--- Exercise materials Enclosed Below ---

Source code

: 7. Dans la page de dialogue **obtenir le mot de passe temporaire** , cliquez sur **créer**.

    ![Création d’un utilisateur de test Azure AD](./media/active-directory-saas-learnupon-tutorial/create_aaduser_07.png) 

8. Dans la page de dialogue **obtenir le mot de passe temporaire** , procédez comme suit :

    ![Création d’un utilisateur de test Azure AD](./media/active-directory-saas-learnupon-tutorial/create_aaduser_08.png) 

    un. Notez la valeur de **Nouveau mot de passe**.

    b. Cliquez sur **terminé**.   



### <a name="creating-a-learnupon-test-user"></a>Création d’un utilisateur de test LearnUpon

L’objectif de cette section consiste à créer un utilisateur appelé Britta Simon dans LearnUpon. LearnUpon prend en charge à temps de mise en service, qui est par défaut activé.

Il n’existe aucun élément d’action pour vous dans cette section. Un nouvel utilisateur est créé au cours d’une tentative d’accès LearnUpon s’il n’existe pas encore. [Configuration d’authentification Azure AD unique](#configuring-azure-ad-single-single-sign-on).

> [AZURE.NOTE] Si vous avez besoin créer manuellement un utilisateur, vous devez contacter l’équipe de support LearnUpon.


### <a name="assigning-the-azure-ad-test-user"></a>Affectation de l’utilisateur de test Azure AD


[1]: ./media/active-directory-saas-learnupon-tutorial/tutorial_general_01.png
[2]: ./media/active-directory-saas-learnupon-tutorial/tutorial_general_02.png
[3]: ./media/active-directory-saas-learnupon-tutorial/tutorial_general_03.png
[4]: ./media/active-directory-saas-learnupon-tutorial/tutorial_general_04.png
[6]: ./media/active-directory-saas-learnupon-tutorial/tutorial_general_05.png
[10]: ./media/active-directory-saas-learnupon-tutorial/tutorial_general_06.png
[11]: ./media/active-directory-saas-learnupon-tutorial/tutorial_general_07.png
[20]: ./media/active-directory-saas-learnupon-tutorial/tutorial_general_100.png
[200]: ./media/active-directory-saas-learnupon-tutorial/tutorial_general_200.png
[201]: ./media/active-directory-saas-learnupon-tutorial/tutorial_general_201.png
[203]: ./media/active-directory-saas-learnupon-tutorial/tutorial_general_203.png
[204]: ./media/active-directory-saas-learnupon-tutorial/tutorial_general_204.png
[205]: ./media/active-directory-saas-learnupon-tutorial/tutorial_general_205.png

--- End of Enclosed Exercise materials ---

== About this task ==
When you repeat the data, keep each line exactly as given.

== Result of the exercise ==
Source code

: 7. Dans la page de dialogue **obtenir le mot de passe temporaire** , cliquez sur **créer**.

    ![Création d’un utilisateur de test Azure AD](./media/active-directory-saas-learnupon-tutorial/create_aaduser_07.png) 

8. Dans la page de dialogue **obtenir le mot de passe temporaire** , procédez comme suit :

    ![Création d’un utilisateur de test Azure AD](./media/active-directory-saas-learnupon-tutorial/create_aaduser_08.png) 

    un. Notez la valeur de **Nouveau mot de passe**.

    b. Cliquez sur **terminé**.   



### <a name="creating-a-learnupon-test-user"></a>Création d’un utilisateur de test LearnUpon

L’objectif de cette section consiste à créer un utilisateur appelé Britta Simon dans LearnUpon. LearnUpon prend en charge à temps de mise en service, qui est par défaut activé.

Il n’existe aucun élément d’action pour vous dans cette section. Un nouvel utilisateur est créé au cours d’une tentative d’accès LearnUpon s’il n’existe pas encore. [Configuration d’authentification Azure AD unique](#configuring-azure-ad-single-single-sign-on).

> [AZURE.NOTE] Si vous avez besoin créer manuellement un utilisateur, vous devez contacter l’équipe de support LearnUpon.


### <a name="assigning-the-azure-ad-test-user"></a>Affectation de l’utilisateur de test Azure AD


[1]: ./media/active-directory-saas-learnupon-tutorial/tutorial_general_01.png
[2]: ./media/active-directory-saas-learnupon-tutorial/tutorial_general_02.png
[3]: ./media/active-directory-saas-learnupon-tutorial/tutorial_general_03.png
[4]: ./media/active-directory-saas-learnupon-tutorial/tutorial_general_04.png
[6]: ./media/active-directory-saas-learnupon-tutorial/tutorial_general_05.png
[10]: ./media/active-directory-saas-learnupon-tutorial/tutorial_general_06.png
[11]: ./media/active-directory-saas-learnupon-tutorial/tutorial_general_07.png
[20]: ./media/active-directory-saas-learnupon-tutorial/tutorial_general_100.png
[200]: ./media/active-directory-saas-learnupon-tutorial/tutorial_general_200.png
[201]: ./media/active-directory-saas-learnupon-tutorial/tutorial_general_201.png
[203]: ./media/active-directory-saas-learnupon-tutorial/tutorial_general_203.png
[204]: ./media/active-directory-saas-learnupon-tutorial/tutorial_general_204.png
[205]: ./media/active-directory-saas-learnupon-tutorial/tutorial_general_205.png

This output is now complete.